Nevertheless, I'm trying a couple of things (with varied success -- I really do much better cold turkey):

- Trying to reward myself with internet time after I score enough points in Habitica (aka HabitRPG)

- Trying to turn off the modem at a certain time of night like 10 pm (I find I sleep better too -- might be coincidence but I've noticed the difference many times)

Ultimately what would help me would be a pay-per-use internet plan versus an "always on" internet plan. If I know that my plan fee increased after 20 hours / month, I'd have access when I needed it, but then I'd have to "save up" for special occasions like streaming a show. As of yet I haven't found an external limit that doesn't also make life too logistically challenging.


I lived without internet for a while too and had the same experience. There's benefits, but it's not practical long term.

Pay-per-use would is an interesting idea, but if you live with other people it gets a little more complicated.

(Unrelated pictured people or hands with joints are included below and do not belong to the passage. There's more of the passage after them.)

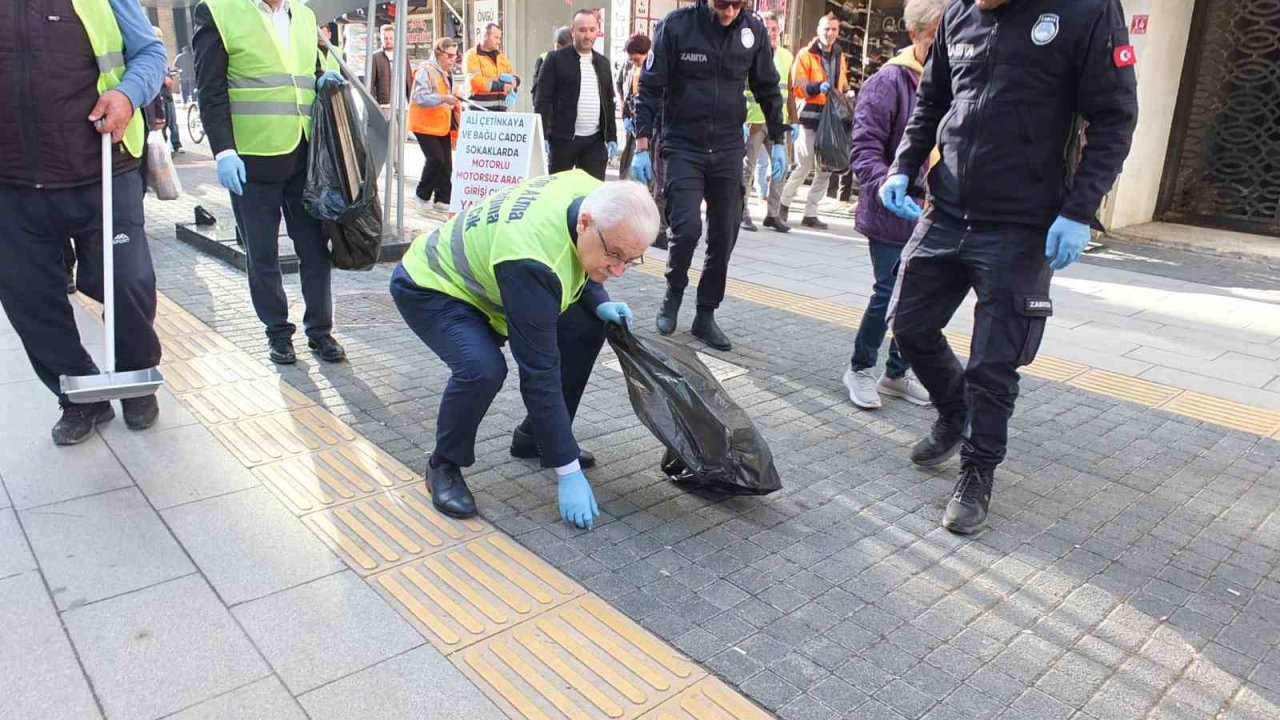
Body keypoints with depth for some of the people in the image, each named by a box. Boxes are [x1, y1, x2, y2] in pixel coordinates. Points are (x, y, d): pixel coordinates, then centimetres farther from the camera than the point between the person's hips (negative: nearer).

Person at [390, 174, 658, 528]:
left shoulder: (597, 197, -18)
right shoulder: (531, 262, -41)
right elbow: (539, 373, -36)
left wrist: (600, 304, -12)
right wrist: (568, 473, -31)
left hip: (479, 273, 8)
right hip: (429, 286, -8)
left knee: (586, 330, -2)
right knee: (482, 368, -34)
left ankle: (533, 439, 15)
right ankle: (444, 465, -5)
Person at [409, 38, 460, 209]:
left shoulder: (448, 72, 14)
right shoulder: (426, 70, -13)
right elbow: (420, 97, -23)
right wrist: (443, 99, -32)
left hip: (442, 124, 8)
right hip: (425, 124, -8)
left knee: (446, 163, 3)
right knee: (436, 159, -13)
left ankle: (443, 198, 12)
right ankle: (422, 194, 6)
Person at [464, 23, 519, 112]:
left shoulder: (502, 56, 21)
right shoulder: (472, 56, 0)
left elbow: (515, 77, 18)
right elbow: (475, 81, -14)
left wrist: (512, 81, -8)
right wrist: (501, 86, -17)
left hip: (500, 108, 6)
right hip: (480, 109, -6)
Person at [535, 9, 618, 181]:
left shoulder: (603, 62, 14)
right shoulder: (556, 59, -1)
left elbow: (609, 103, 17)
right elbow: (543, 100, -5)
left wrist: (612, 137, 10)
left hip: (595, 141, 4)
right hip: (563, 138, -4)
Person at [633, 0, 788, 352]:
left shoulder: (753, 30, 0)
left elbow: (768, 89, 11)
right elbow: (650, 87, -6)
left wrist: (778, 141, 11)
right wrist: (642, 146, -10)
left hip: (729, 150, 3)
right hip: (683, 147, -3)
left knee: (724, 236, 3)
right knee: (687, 228, -15)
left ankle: (705, 315, 17)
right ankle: (674, 293, 14)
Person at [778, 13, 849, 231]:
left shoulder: (840, 57, 16)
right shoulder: (806, 54, -2)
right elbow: (798, 87, -10)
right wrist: (818, 87, -25)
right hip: (810, 117, -6)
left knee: (825, 169, 5)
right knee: (804, 166, -5)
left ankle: (810, 214, 13)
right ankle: (784, 202, 17)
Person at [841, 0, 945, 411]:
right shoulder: (889, 81, -11)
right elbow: (864, 147, -16)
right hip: (893, 212, -6)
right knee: (889, 294, 0)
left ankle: (897, 373, 28)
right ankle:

The best tool I've found is an app called Self Control. It puts rules into your hosts file and either blacklists certain websites or blocks all of them and whitelists the ones you want. It uses an external timeserver so you can't get around it by changing your computer clock, and it runs regular checks to make sure you don't just edit your hosts file yourself. It's really pretty good. And in theory you could set up scripts that would start up certain blocks at a scheduled time every day. The one huge problem though is that it's Mac only.

I don't think there's a way to completely fix the issue externally, but having some powerful tools for limiting yourself would go a long way in making it easier.


RE: Phone listings, TellMe (408-752-8052) and Jingle Networks (800-FREE-411) run free directory assistance services.